36. The method of claim 35, wherein the surfactant is selected from the group consisting of a non-ionic, ampholytic, semi-polar, anionic, cationic, zwitterionic, and combinations and mixtures thereof.

37. The method of any of claims 27-36, wherein the composition is a detergent composition.

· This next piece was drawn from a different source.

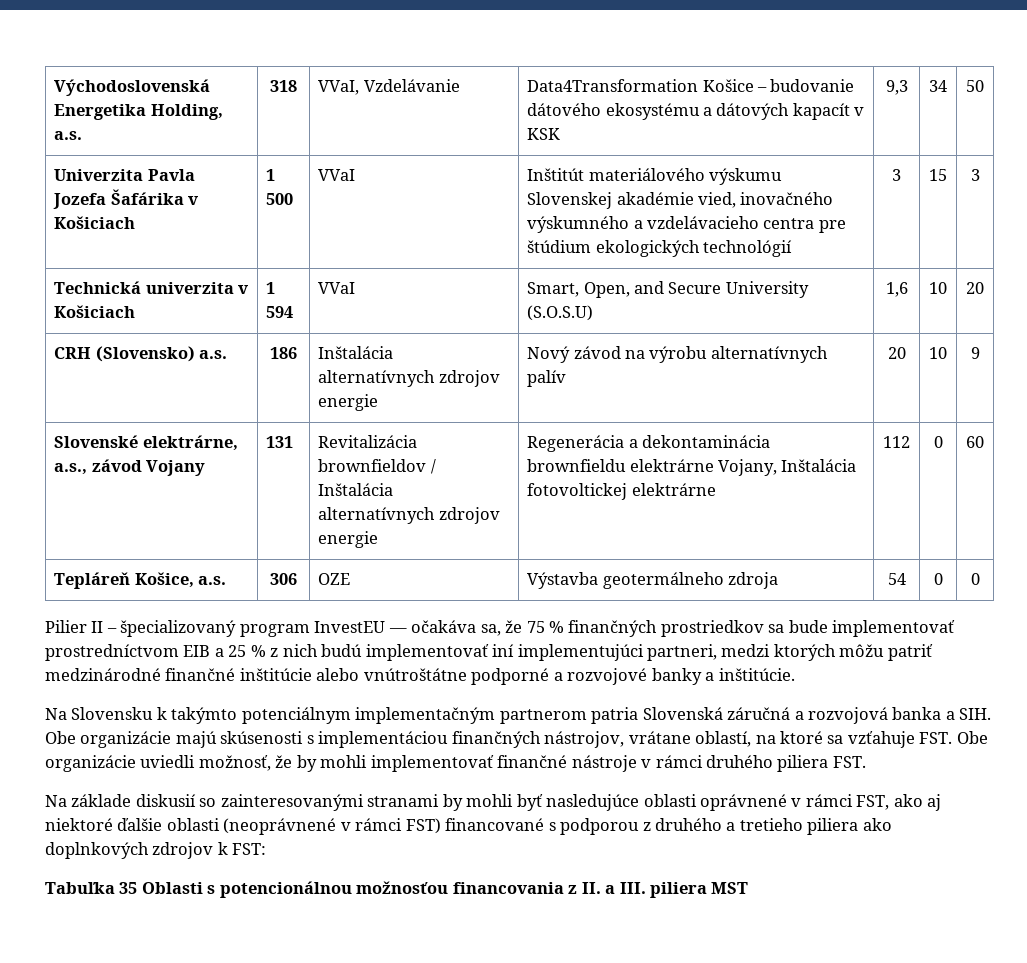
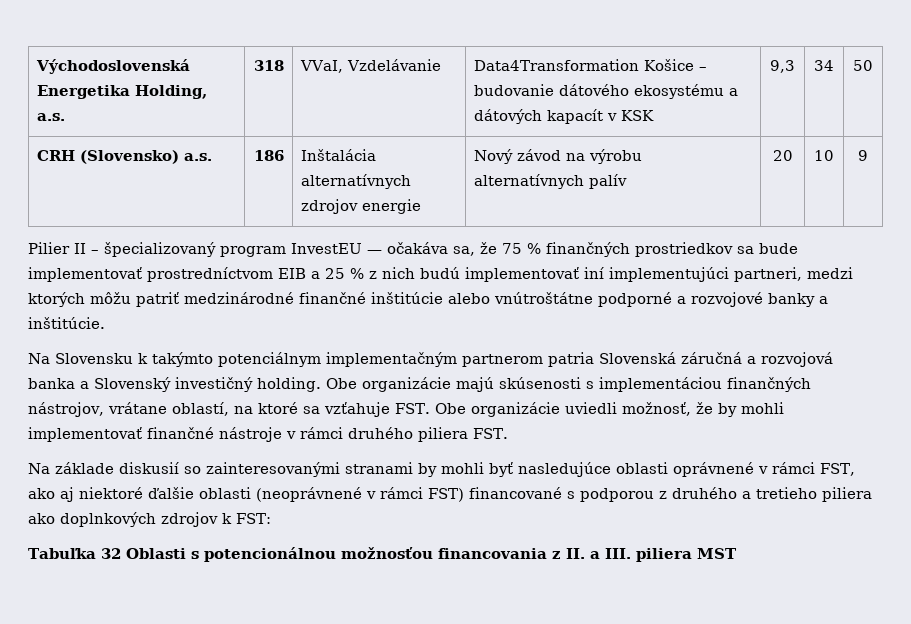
[54,169,195,181] [53,189,199,209] [54,216,136,229] [266,169,276,181] [266,193,294,205] [318,169,356,181] [527,168,783,185] [527,192,834,209] [527,216,846,233] [527,240,793,257] [892,169,901,181] [929,169,947,181] [970,169,980,181] [54,281,249,294] [54,305,136,318] [266,282,276,294] [266,306,294,318] [318,282,356,294] [527,281,809,298] [527,305,594,321] [885,282,908,297] [929,282,947,294] [966,282,984,294] // Univerzita Pavla Jozefa Šafárika v Košiciach | 1 500 | VVaI | Inštitút materiálového výskumu Slovenskej akadémie vied, inovačného výskumného a vzdelávacieho centra pre štúdium ekologických technológií | 3 | 15 | 3 // Technická univerzita v Košiciach | 1 594 | VVaI | Smart, Open, and Secure University (S.O.S.U) | 1,6 | 10 | 20 -> (873, 65) none
[54,435,238,451] [54,459,206,476] [266,436,294,448] [318,435,418,448] [318,459,436,474] [318,483,394,496] [318,507,500,524] [318,531,379,548] [527,435,771,452] [527,459,857,476] [527,483,716,500] [883,436,910,448] [933,436,943,448] [966,436,984,448] [54,572,227,589] [270,573,297,585] [318,573,351,585] [527,572,779,589] [887,573,906,585] [933,573,943,585] [970,573,980,585] // Slovenské elektrárne, a.s., závod Vojany | 131 | Revitalizácia brownfieldov / Inštalácia alternatívnych zdrojov energie | Regenerácia a dekontaminácia brownfieldu elektrárne Vojany, Inštalácia fotovoltickej elektrárne | 112 | 0 | 60 // Tepláreň Košice, a.s. | 306 | OZE | Výstavba geotermálneho zdroja | 54 | 0 | 0 -> (868, 155) none
[959,708,992,720] SIH. -> [94,377,321,392] Slovenský investičný holding.
[119,882,138,894] 35 -> [100,548,121,559] 32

38. The method of any of claims 27-37, wherein the contacting step further includes contacting the textile with one or more additional enzymes selected from the group consisting of acyl transferases, alpha-amylases, beta-amylases, alpha-galactosidases, arabinosidases, aryl esterases, beta-galactosidases, carrageenases, catalases, cellobiohydrolases, cellulases, chondroitinases, cutinases, endo-beta-1, 4-glucanases, endo-beta-mannanases, esterases, exo-mannanases, galactanases, glucoamylases, hemicellulases, hyaluronidases, keratinases, laccases, lactases, ligninases, lipases, lipoxygenases, lysozymes, mannanases, metalloproteases, oxidases, oxidoreductases, pectate lyases, pectin acetyl esterases, pectinases, pentosanases, perhydrolases, peroxidases, phenoloxidases, phosphatases, phospholipases, phytases, polygalacturonases, polyesterases, proteases, pullulanases, reductases, rhamnogalacturonases, beta-glucanases, tannases, transglutaminases, xylan acetyl -esterases, xylanases, xyloglucanases, xylosidases, and any combination or mixture thereof.

39. The method of any of claims 27-38, wherein the contacting step takes place in a washing machine or a dishwasher.

40. An isolated polypeptide or active fragment thereof having nuclease activity, wherein the polypeptide comprises an amino acid sequence having at least 75%, 80%, 85%, 90%, 91%, 92%, 93%, 94%, 95%, 96%, 97%, 98%, 99%, or 100% sequence identity with an amino acid sequence selected from the group consisting of SEQ ID NO: 1 to 13.

41. A method for preventing, reducing or removing a biofilm comprising contacting the biofilm with a cleaning composition comprising a polypeptide having nuclease activity and a lysozyme.

42. A detergent composition comprising: (i) a polypeptide having nuclease activity and (ii) a lysozyme.